Colin Webster

Huntington Library

Friday, December 5, 2025, 12:00 pm EST

Zoom

Online via Zoom.

The Hippocratic corpus, a group of early Greek medical texts from the fifth century BCE, include multiple treatise that record recipes and other instructions for making pharmaceuticals. Among these are purgatives and emmenagogues, eye ointments, and digestive aids. Most recipes include plants and other substances readily available within the Mediterranean. Yet, some recipes include pepper, Gangetic nard, and other substances that come from India. It is also around the fifth century BCE when Ayurvedic medicine seems to be formalized, notably in places along the Indian pepper trade routes, which are later developed more fully by the Ptolemies and Romans. There are many similarities between Greek medical and Ayurvedic medicines, including their respective humoral frameworks for disease and their allopathic treatments, but there are very few concrete indications of influence. This talk explores connections between these two medical systems by examining the movement of pharmaka between India and the Mediterranean, illustrating the threads of interaction established by plants, resins, traders, envoys, and empires.

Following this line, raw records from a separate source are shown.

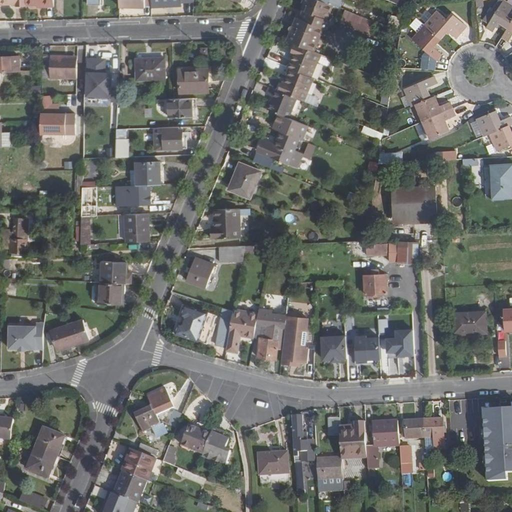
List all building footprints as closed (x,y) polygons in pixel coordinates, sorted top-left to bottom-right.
[(54,0),(26,0),(27,5),(37,5),(45,5),(45,8),(55,8),(54,0)] [(304,0),(300,10),(303,11),(300,20),(324,29),(327,30),(330,22),(326,20),(328,14),(330,14),(333,6),(320,1),(318,0),(304,0)] [(343,0),(320,0),(320,1),(333,6),(340,8),(343,0)] [(493,31),(499,23),(507,28),(511,21),(511,5),(504,0),(486,26),(493,31)] [(340,23),(370,34),(375,21),(345,10),(340,23)] [(438,11),(426,24),(442,39),(449,31),(457,38),(462,32),(458,28),(462,25),(453,17),(449,21),(438,11)] [(378,23),(400,31),(402,18),(389,15),(388,22),(379,21),(378,23)] [(314,52),(324,29),(300,20),(297,18),(287,42),(294,44),(314,52)] [(442,54),(435,47),(442,39),(426,24),(420,19),(413,27),(419,32),(413,39),(426,51),(422,56),(421,69),(435,70),(437,60),(442,54)] [(511,21),(507,28),(502,37),(509,42),(511,36),(511,21)] [(290,54),(293,55),(290,62),(293,63),(290,70),(293,70),(311,78),(320,55),(314,52),(294,44),(290,54)] [(96,54),(88,54),(86,97),(112,97),(113,73),(96,73),(96,54)] [(44,56),(43,78),(78,79),(79,60),(65,60),(65,56),(44,56)] [(13,57),(0,57),(0,71),(13,71),(20,71),(19,57),(13,57)] [(152,58),(152,61),(138,62),(138,80),(166,79),(165,58),(152,58)] [(396,59),(394,68),(404,69),(405,69),(405,60),(396,59)] [(210,92),(210,69),(181,69),(181,92),(210,92)] [(285,83),(282,82),(278,91),(304,101),(313,79),(311,78),(293,70),(290,77),(288,76),(285,83)] [(434,76),(405,89),(407,95),(412,106),(416,104),(431,98),(427,88),(438,84),(434,76)] [(288,118),(296,98),(278,91),(270,87),(267,94),(274,97),(268,110),(282,116),(288,118)] [(309,94),(306,101),(315,104),(317,98),(309,94)] [(412,106),(407,95),(401,98),(406,109),(412,106)] [(431,98),(416,104),(423,122),(452,109),(449,102),(440,106),(435,96),(431,98)] [(169,117),(193,117),(193,98),(176,99),(169,98),(169,117)] [(111,101),(110,127),(117,128),(118,102),(111,101)] [(452,109),(423,122),(431,139),(450,131),(446,120),(455,116),(452,109)] [(497,111),(477,119),(478,120),(484,135),(485,136),(490,134),(510,126),(511,125),(511,119),(511,116),(501,120),(497,111)] [(77,114),(42,113),(42,133),(76,134),(77,114)] [(305,125),(289,119),(283,133),(299,139),(305,125)] [(484,135),(478,120),(471,123),(477,138),(484,135)] [(183,128),(181,128),(181,126),(160,127),(160,133),(165,133),(165,149),(183,148),(183,128)] [(511,131),(510,126),(490,134),(497,151),(511,145),(511,131)] [(154,149),(165,149),(165,133),(160,133),(160,127),(154,127),(154,149)] [(380,139),(382,132),(362,127),(360,134),(380,139)] [(127,128),(117,129),(116,149),(115,157),(127,157),(127,128)] [(2,132),(3,147),(12,147),(11,132),(2,132)] [(303,155),(294,152),(299,139),(283,133),(281,132),(271,157),(297,167),(303,155)] [(116,149),(97,150),(97,158),(115,157),(116,149)] [(443,161),(443,152),(435,152),(435,155),(422,155),(423,159),(435,158),(436,161),(443,161)] [(257,153),(253,162),(269,168),(273,160),(257,153)] [(161,162),(137,162),(138,185),(151,185),(162,184),(161,162)] [(378,163),(369,162),(368,172),(377,173),(378,163)] [(244,165),(241,163),(236,176),(239,177),(244,165)] [(511,164),(487,165),(488,201),(511,200),(511,164)] [(252,199),(262,173),(244,165),(239,177),(236,176),(230,190),(252,199)] [(116,206),(152,205),(151,185),(138,185),(115,186),(116,206)] [(439,216),(437,186),(424,187),(426,217),(439,216)] [(96,187),(83,187),(83,194),(82,205),(97,205),(97,187),(96,187)] [(424,187),(394,188),(396,218),(426,217),(424,187)] [(349,192),(347,199),(354,202),(357,195),(349,192)] [(359,197),(356,203),(362,205),(365,199),(359,197)] [(314,199),(310,209),(317,212),(321,203),(314,199)] [(97,205),(82,205),(82,216),(91,216),(98,216),(97,205)] [(216,226),(213,226),(214,239),(241,238),(240,209),(215,210),(216,226)] [(150,213),(126,214),(127,242),(151,241),(150,213)] [(82,241),(82,245),(92,244),(91,216),(82,216),(82,226),(82,241)] [(15,219),(14,239),(11,239),(10,254),(29,255),(30,219),(15,219)] [(363,256),(388,256),(388,242),(362,243),(363,256)] [(417,263),(418,243),(400,242),(400,244),(399,250),(390,250),(390,258),(399,259),(399,262),(417,263)] [(220,247),(221,262),(243,261),(245,254),(246,247),(220,247)] [(292,248),(284,247),(282,260),(291,261),(292,248)] [(206,288),(215,265),(196,258),(187,281),(206,288)] [(127,262),(103,261),(102,282),(125,284),(131,284),(132,273),(126,273),(127,262)] [(387,294),(387,275),(379,275),(372,275),(365,276),(366,295),(387,294)] [(100,303),(124,304),(125,284),(102,282),(100,282),(100,303)] [(186,305),(177,334),(207,344),(216,316),(186,305)] [(511,308),(500,309),(500,333),(511,333),(511,308)] [(227,346),(234,311),(223,309),(217,344),(227,346)] [(234,310),(234,311),(227,346),(227,350),(238,352),(241,336),(254,338),(255,328),(258,313),(234,310)] [(487,332),(486,312),(452,314),(454,335),(471,335),(471,333),(487,332)] [(287,316),(286,331),(283,351),(282,364),(301,366),(301,363),(306,364),(308,348),(306,348),(309,319),(287,316)] [(84,342),(78,322),(52,330),(59,350),(84,342)] [(11,326),(10,349),(44,349),(45,323),(37,323),(37,326),(11,326)] [(286,331),(255,328),(254,338),(258,338),(255,358),(277,360),(278,350),(283,351),(286,331)] [(418,333),(400,334),(400,341),(391,341),(391,356),(401,356),(401,361),(419,360),(418,333)] [(367,335),(356,336),(357,363),(368,363),(368,360),(380,360),(380,336),(367,336),(367,335)] [(350,339),(326,340),(327,364),(336,363),(336,366),(345,366),(345,363),(351,362),(350,339)] [(505,357),(506,341),(497,340),(496,357),(505,357)] [(175,407),(166,388),(148,396),(152,405),(135,413),(144,432),(153,428),(158,440),(170,435),(164,423),(161,424),(157,415),(175,407)] [(511,405),(483,407),(487,479),(509,478),(509,471),(511,470),(511,405)] [(271,416),(269,410),(257,414),(260,420),(271,416)] [(175,413),(170,424),(177,427),(182,415),(175,413)] [(0,437),(12,439),(15,419),(4,418),(0,417),(0,437)] [(303,417),(294,417),(298,494),(305,493),(303,461),(315,460),(315,440),(304,440),(303,417)] [(340,435),(339,418),(329,418),(330,435),(340,435)] [(443,419),(425,420),(426,437),(435,437),(436,449),(445,449),(443,419)] [(374,422),(376,446),(368,447),(368,458),(370,477),(375,477),(375,469),(380,469),(379,447),(401,446),(399,420),(374,422)] [(406,421),(407,438),(426,437),(425,420),(406,421)] [(356,430),(341,431),(343,457),(343,459),(368,458),(368,447),(366,424),(356,425),(356,430)] [(201,435),(203,430),(191,425),(183,446),(191,449),(204,454),(210,439),(201,435)] [(67,436),(45,428),(37,449),(58,457),(67,436)] [(214,428),(212,434),(210,439),(204,454),(204,456),(227,465),(232,451),(227,449),(230,439),(225,437),(226,433),(214,428)] [(210,439),(212,434),(203,430),(201,435),(210,439)] [(154,448),(142,444),(139,451),(148,455),(151,456),(154,448)] [(410,446),(401,447),(402,464),(412,464),(410,446)] [(139,451),(130,448),(128,454),(132,455),(129,464),(127,464),(124,471),(139,477),(151,482),(160,460),(148,455),(139,451)] [(177,451),(169,448),(165,458),(164,461),(175,466),(176,463),(175,462),(176,459),(175,457),(177,451)] [(29,469),(50,478),(58,457),(37,449),(29,469)] [(290,473),(289,452),(260,453),(261,475),(290,473)] [(343,457),(318,459),(319,479),(344,478),(343,459),(343,457)] [(207,479),(187,470),(185,475),(206,483),(207,479)] [(139,477),(124,471),(116,493),(131,499),(138,502),(148,481),(139,477)] [(344,478),(319,479),(320,491),(345,490),(344,482),(344,478)] [(26,492),(22,501),(42,509),(46,500),(26,492)] [(106,511),(125,511),(131,499),(116,493),(114,492),(106,511)]
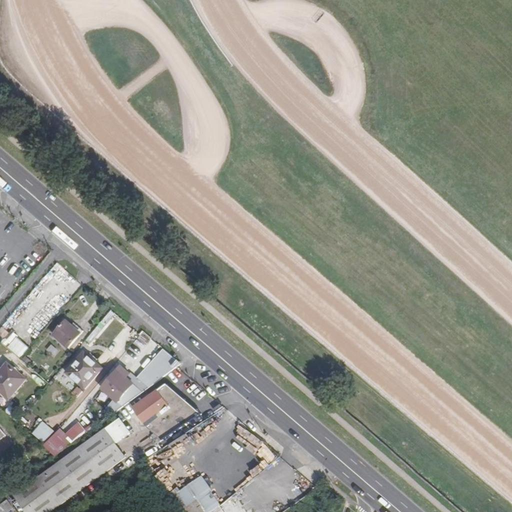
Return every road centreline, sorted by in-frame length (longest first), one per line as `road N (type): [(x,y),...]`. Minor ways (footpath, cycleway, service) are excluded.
road 1 (primary): [(415,511),(0,156)]
road 2 (primary): [(68,237),(386,511)]
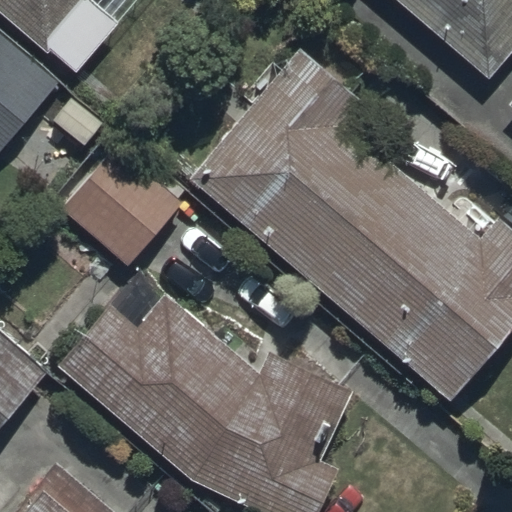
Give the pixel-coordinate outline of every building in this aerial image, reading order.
[(0,0),(0,5),(79,71),(140,0),(0,0)] [(511,0),(403,0),(490,76),(511,51),(511,97),(509,101),(511,103),(511,0)] [(0,149),(59,81),(0,31),(0,149)] [(301,47),(189,173),(452,397),(511,327),(511,226),(498,215),(481,234),(349,121),(365,102),(301,47)] [(121,134),(61,204),(128,262),(182,199),(177,194),(183,187),(121,134)] [(112,295),(57,360),(199,473),(277,511),(321,511),(344,467),(320,455),(353,390),(269,348),(259,368),(167,291),(142,321),(112,295)] [(0,326),(0,426),(50,372),(0,326)] [(113,511),(56,464),(15,511),(113,511)]
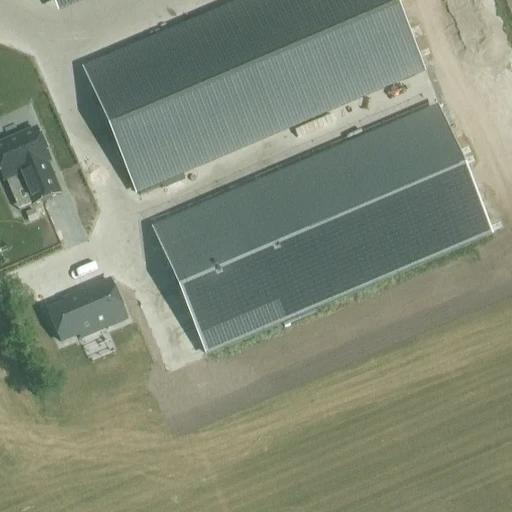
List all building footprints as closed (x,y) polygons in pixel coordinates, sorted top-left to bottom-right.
[(391,0),(258,0),(86,73),(137,193),(422,72),(391,0)] [(81,82),(79,47),(72,47),(70,24),(19,27),(23,86),(81,82)] [(436,114),(152,235),(203,357),(488,235),(436,114)] [(0,156),(24,147),(18,132),(0,138),(0,156)] [(51,143),(5,163),(19,195),(34,188),(48,219),(75,207),(61,177),(65,175),(51,143)] [(67,306),(48,314),(61,344),(79,336),(81,340),(126,321),(111,284),(65,303),(67,306)]
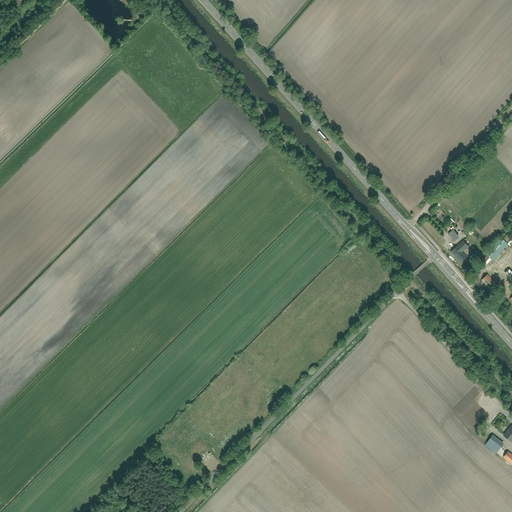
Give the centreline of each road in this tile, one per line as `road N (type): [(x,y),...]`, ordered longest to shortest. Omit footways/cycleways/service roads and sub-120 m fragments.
road 1 (tertiary): [(432,254),(202,0)]
road 2 (unclassified): [(180,511),(409,275)]
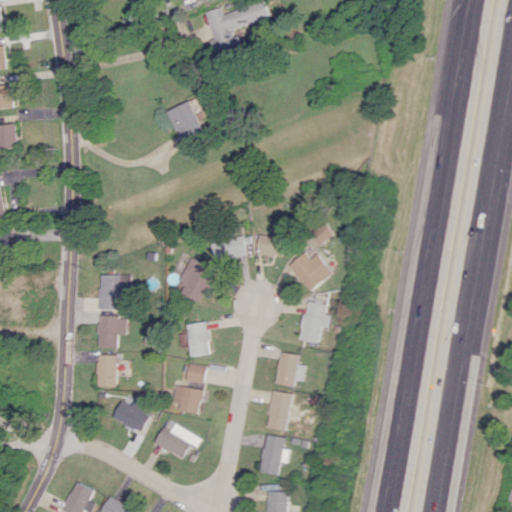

Colin A Webster is a historian and philosopher of science, technology and medicine, with an interest in Greek and Roman studies, as well as the ancient world more broadly. His research has uncovered how technologies impacted scientific theories, especially in medical conceptions of the organism. Recent projects include investigations in the history of optics, astronomy, Roman cognition enhancing drugs, and the early history of dissection.